Conversazione con l’autore mercoledì 6 giugno, alle 19,30, a Bari presso la Libreria Monbook in via Crisanzio 19 |
Ci sono parole
che hanno carattere di universalità. Sono così perché condensano millenni di
studi, di riflessioni, di pensieri filosofici, di analisi socio-economiche, di
contrasti e di passioni.
Non c’è
Costituzione nel mondo della società civile, antica o moderna, che non ne
faccia riferimento. Sono come i pilastri portanti di una qualsiasi esperienza
di relazioni tra gli uomini, come se contenessero l’insieme indissolubile di
quei concetti più specifici quali la dignità, l’autonomia, il diritto, i doveri,
la giustizia, il bisogno.
Queste parole
sono: “Libertà “e “Democrazia”.
Tra loro,
questi due sostantivi sono indissolubili, perché non c’è libertà senza
democrazia, e non ci dovrebbe essere democrazia senza libertà. Anche se
quest’ultimo concetto è ripetutamente violentato da chi si approccia a queste
questioni con taglio ideologico.
E diventa,
così, ancora più interessante leggere il libro di Canio Trione “ULTIMA CHANCE”
Edizioni Nuova Cultura.
“Senza la
crescita diffusa – ammonisce l’autore - e la relativa democrazia in economia,
non avremo democrazia in politica. Senza democrazia tutto il sistema che
chiamiamo Occidentale finisce per lasciare il posto a qualcosa d’altro, di
oscuro e terribile, al cui confronto l’attuale Grande Crisi è solo la porta di
entrata”.

**Dati forniti:**
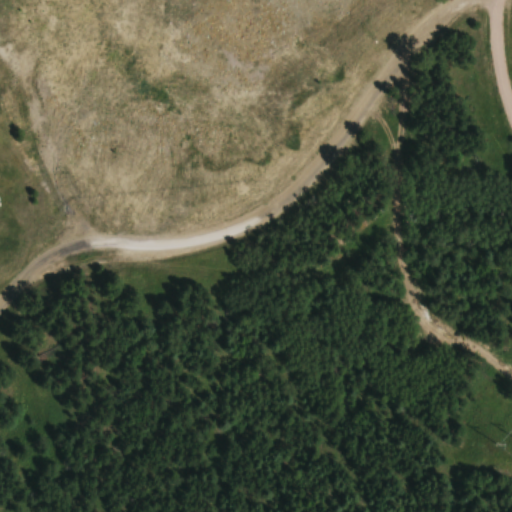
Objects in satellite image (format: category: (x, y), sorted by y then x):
road: (268, 212)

**Problema posto 1:** Estrai dal testo su libertà e democrazia il passo compreso tra "Queste parole" e "con taglio ideologico.", estremi inclusi, copiandolo senza alcuna modifica.
**Problema posto 2:** Continua il testo su libertà e democrazia a partire dalla sua ultima frase.

**Risultato atteso 1:**
Queste parole
sono: “Libertà “e “Democrazia”.
Tra loro,
questi due sostantivi sono indissolubili, perché non c’è libertà senza
democrazia, e non ci dovrebbe essere democrazia senza libertà. Anche se
quest’ultimo concetto è ripetutamente violentato da chi si approccia a queste
questioni con taglio ideologico.

**Risultato atteso 2:**
Non esiste un
modello di sviluppo democratico che prescinda dalle regole fondamentali della
libertà in economia. Le politiche del ventesimo secolo, dalla Rivoluzione di
Russia alla caduta del Muro di Berlino, con i più diversi tentativi di regimi
dirigisti, corporativi, collettivisti, autoritari, autarchici, fondamentalisti,
popolari, militari, nazionalisti, ovvero populisti e ibridi - come quello
costituito in Italia con una Costituzione che si è andata via via trasformando
in un feticcio da idolatrare – dovrebbero riportarci tutte a questa
inequivocabile conclusione.
Non esiste un
altro sistema, per lo sviluppo articolato e libero di una società moderna, che
prescinda dalla facoltà dell’uomo di agire, di pensare, di intraprendere. E
tutto questo ha un nome preciso: Libertà.
Se mancasse una
sola di queste facoltà, anche la democrazia diventerebbe come una palestra in
cui si fa uso di anabolizzanti, e non un luogo in cui l’uomo mantiene in forma
il suo stato fisico e sociale e in cui rafforza la sua condizione di vita
futura.
Tutti i
tentativi del passato di porre freno alla libera iniziativa si sono rivelati
fallimentari: dal capitalismo di stato, all’assistenzialismo; dai sistemi con i
troppi obblighi burocratici, a quelli con la insopportabile vessazione fiscale.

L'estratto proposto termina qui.